---------- Input

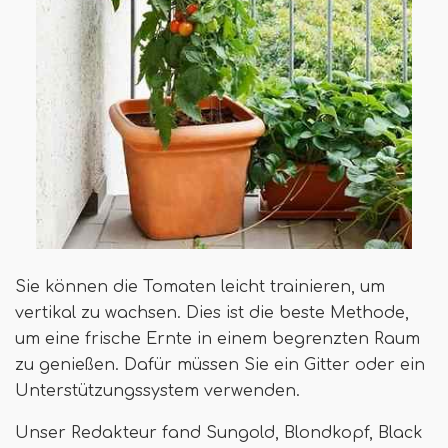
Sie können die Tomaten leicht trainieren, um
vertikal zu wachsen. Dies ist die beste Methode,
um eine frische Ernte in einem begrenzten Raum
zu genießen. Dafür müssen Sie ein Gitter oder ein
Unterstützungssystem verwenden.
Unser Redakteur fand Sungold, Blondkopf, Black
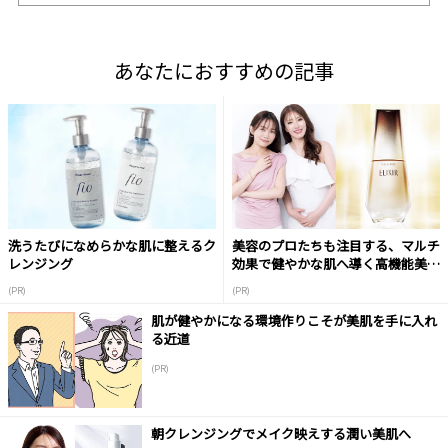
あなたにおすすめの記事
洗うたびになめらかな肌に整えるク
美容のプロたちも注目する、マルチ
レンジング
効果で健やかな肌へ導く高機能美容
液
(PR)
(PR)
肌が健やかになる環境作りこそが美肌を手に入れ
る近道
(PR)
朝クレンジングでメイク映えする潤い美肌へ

--------------------

## Required action
Render every line of the data above as a Markdown table with two columns, Row and Text, numbering the rows and skipping any blank lines. Leave the pictures out.

## Solution for this problem
| Row | Text |
|---|---|
| 1 | Sie können die Tomaten leicht trainieren, um |
| 2 | vertikal zu wachsen. Dies ist die beste Methode, |
| 3 | um eine frische Ernte in einem begrenzten Raum |
| 4 | zu genießen. Dafür müssen Sie ein Gitter oder ein |
| 5 | Unterstützungssystem verwenden. |
| 6 | Unser Redakteur fand Sungold, Blondkopf, Black |
| 7 | あなたにおすすめの記事 |
| 8 | 洗うたびになめらかな肌に整えるク |
| 9 | 美容のプロたちも注目する、マルチ |
| 10 | レンジング |
| 11 | 効果で健やかな肌へ導く高機能美容 |
| 12 | 液 |
| 13 | (PR) |
| 14 | (PR) |
| 15 | 肌が健やかになる環境作りこそが美肌を手に入れ |
| 16 | る近道 |
| 17 | (PR) |
| 18 | 朝クレンジングでメイク映えする潤い美肌へ |